» The task
Because the pictures are not wanted, give back only the exact text of every entry below.

Top of Given data

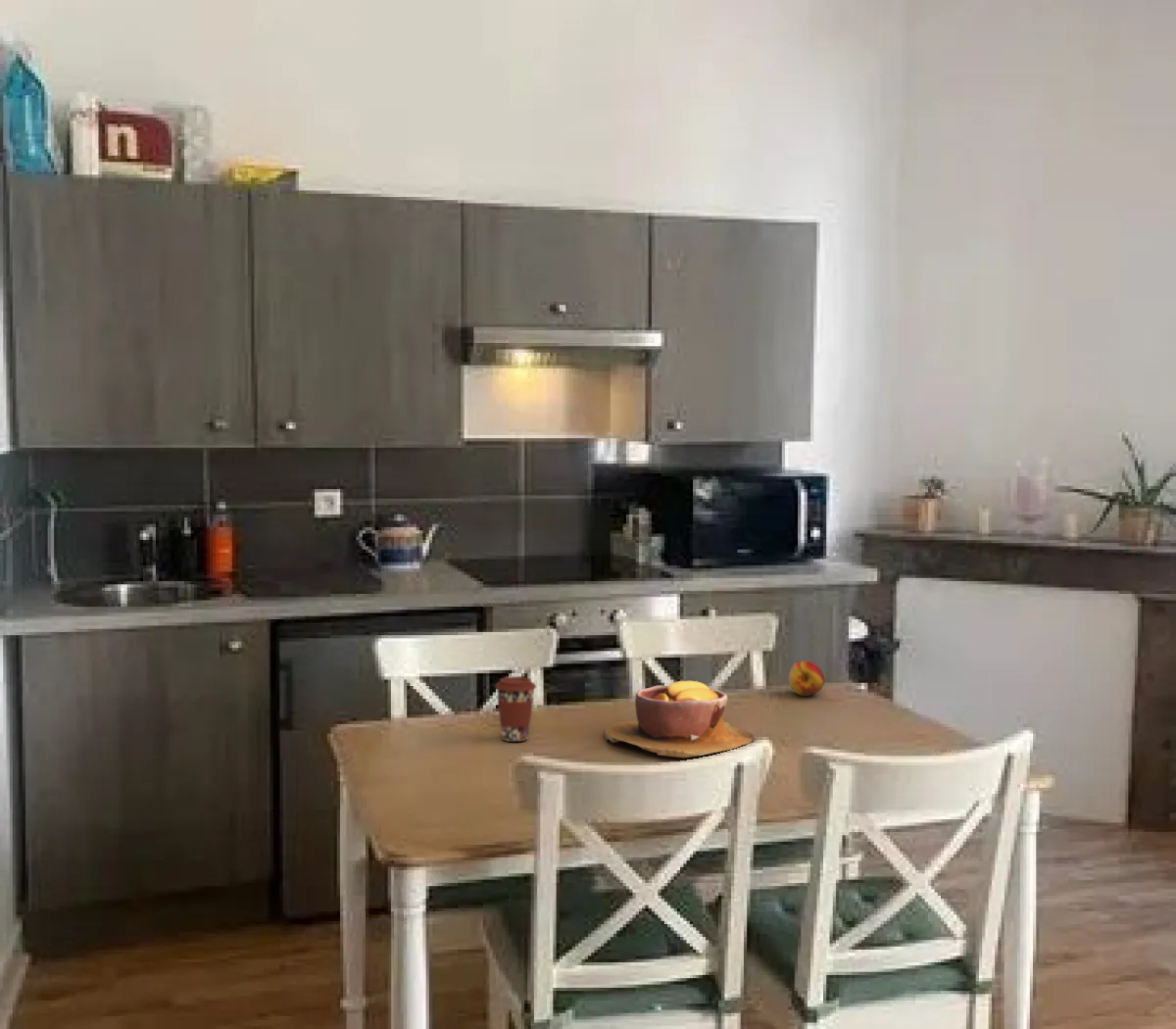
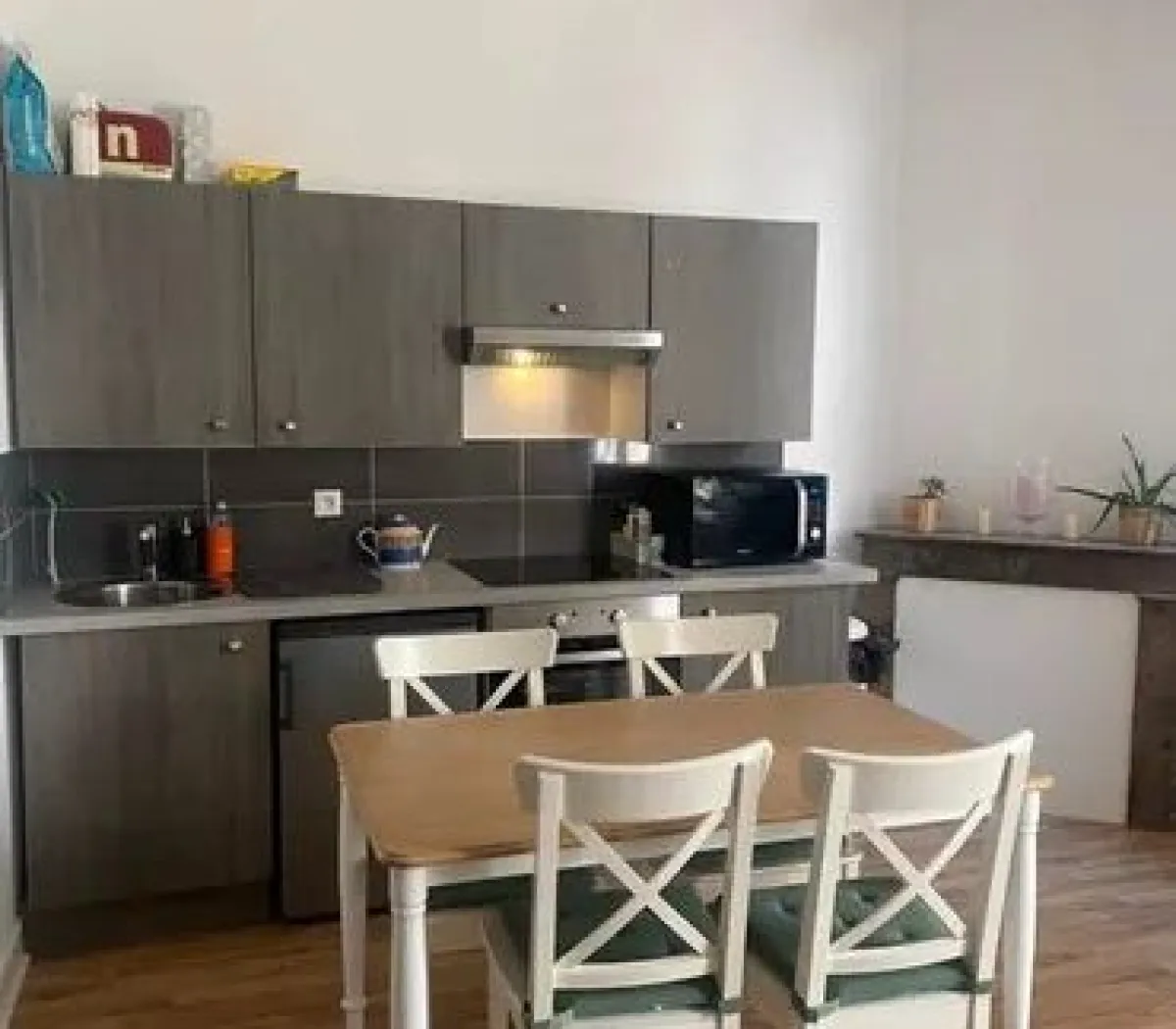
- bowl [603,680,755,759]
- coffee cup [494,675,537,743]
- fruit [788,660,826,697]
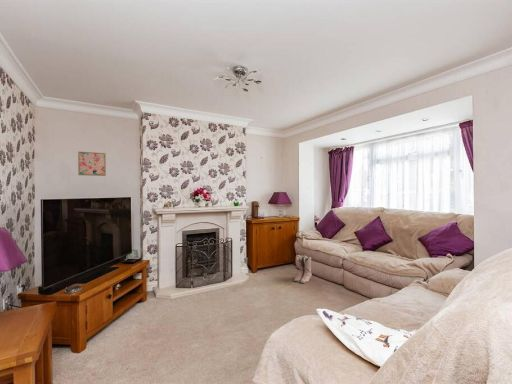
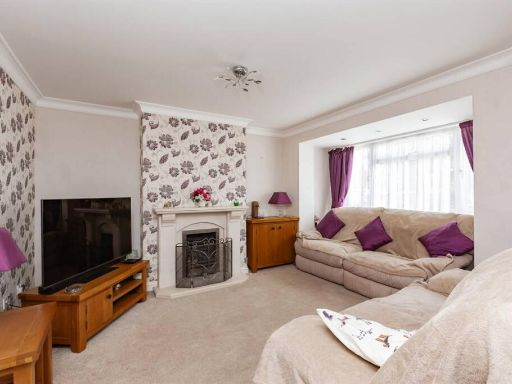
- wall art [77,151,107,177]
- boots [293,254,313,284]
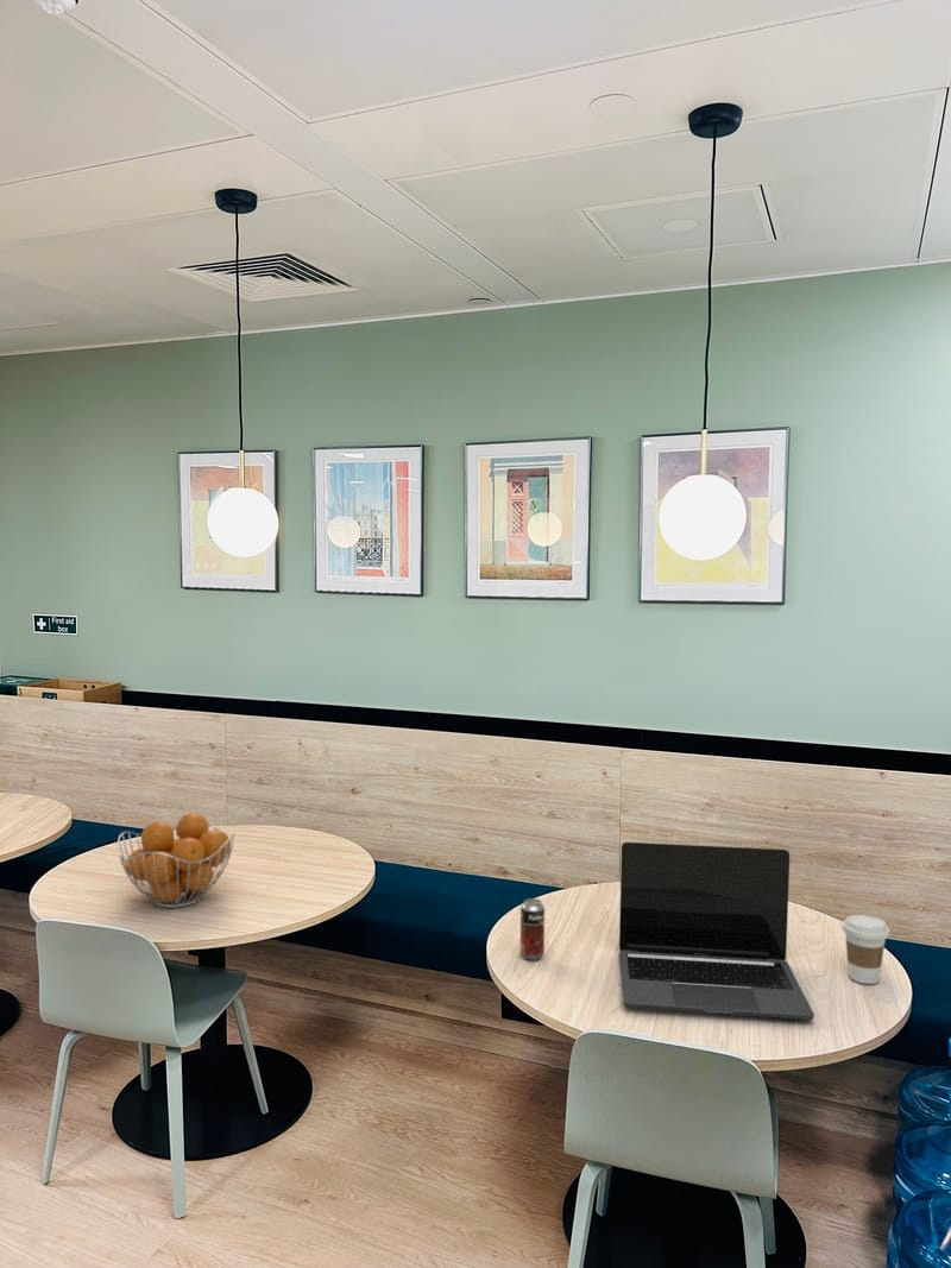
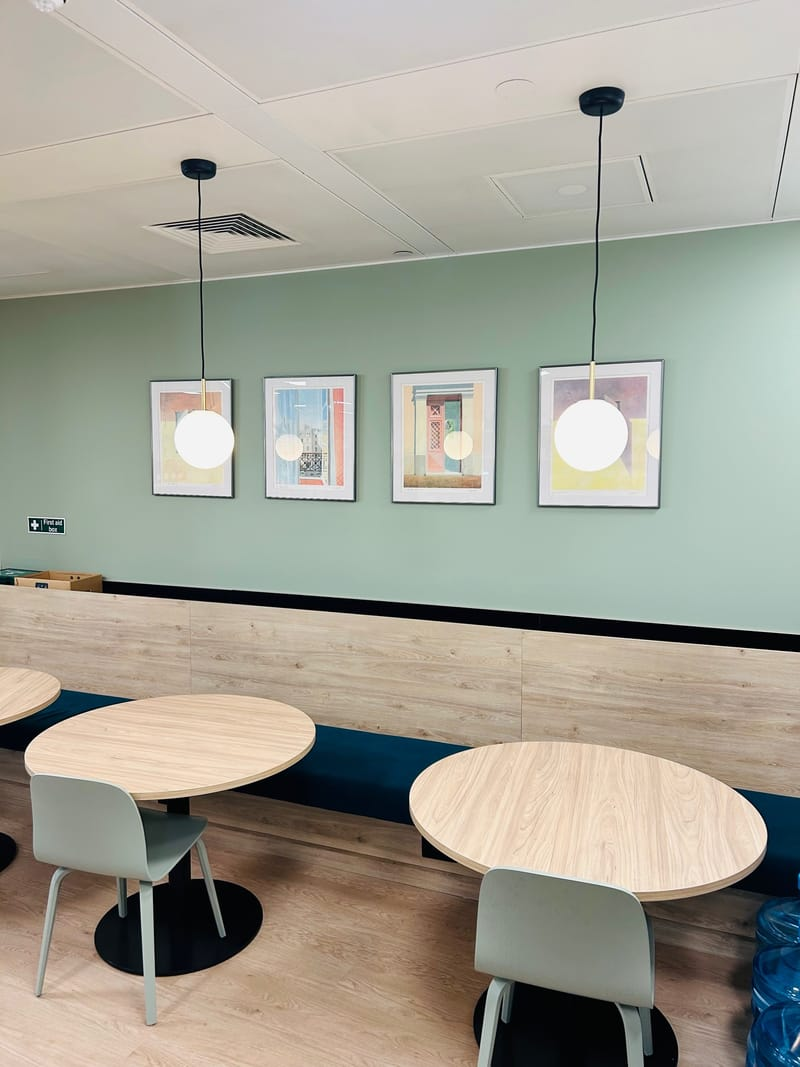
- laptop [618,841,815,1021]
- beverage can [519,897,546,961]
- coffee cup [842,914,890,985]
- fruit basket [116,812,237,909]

Bottom of Given data

» Task response
- bowl [603,680,755,759]
- coffee cup [494,675,537,743]
- fruit [788,660,826,697]
- wall art [77,151,107,177]
- boots [293,254,313,284]
- laptop [618,841,815,1021]
- beverage can [519,897,546,961]
- coffee cup [842,914,890,985]
- fruit basket [116,812,237,909]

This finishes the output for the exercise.